Metro Monitor from The Brookings Institution rates metropolitan areas on a number of indicators.
On the map of metropolitan areas, blue means faster growth, and orange means slowest. You can see that Wichita has the economic growth of a typical rust belt city. (Click charts for larger versions.)
The table showing changes in indicators over the past decade shows Wichita almost always below the middle.
The charts of trends over time shows Wichita falling behind the nation, then catching up in 2007 and 2008, but falling behind since then. As time goes on, the gap between the nation and Wichita widens, not narrows.

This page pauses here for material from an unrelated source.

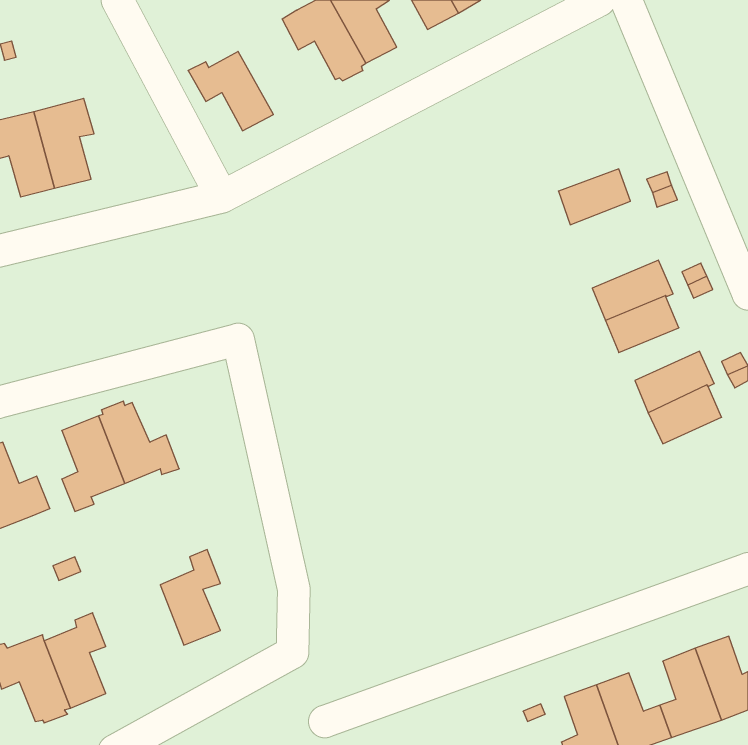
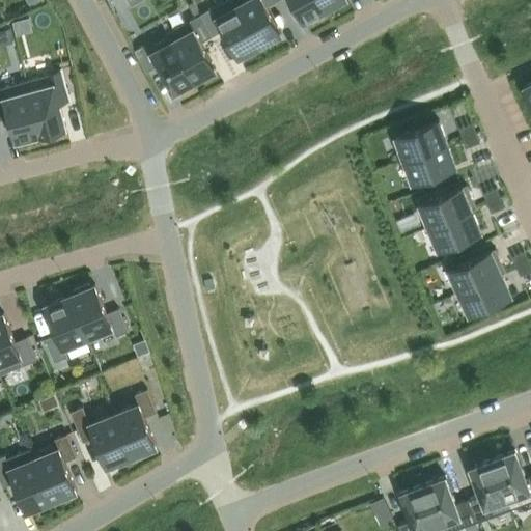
building: none -> [165,18,215,85]
building: none -> [402,146,454,186]
building: none -> [69,410,130,470]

These unfortunate facts about the Wichita economy are old news, if we’ve been paying attention. See, for example Employment by metropolitan area, Wichita’s growth in gross domestic product, and Wichita per capita income not moving in a good direction.
The response of Wichita political, bureaucratic, and civic leaders is, by any measure, new paint on an old barn, or just keeping pace with other cities. The Greater Wichita Partnership is just a new name for the same old collection of institutions and people who have been responsible for the dismal performance shown in Brooking’s Metro Monitor. In fact, if you visit greaterwichitapartnership.org and click on “Economic Development” you’re taken to the same old page for Greater Wichita Economic Development Coalition, although with a new logo. Same old barn; new paint.
While we have to hope that the Wichita State University Innovation Campus works as advertised, we also must realize that dozens and dozens of major and minor universities across the country already have similar initiatives up and running.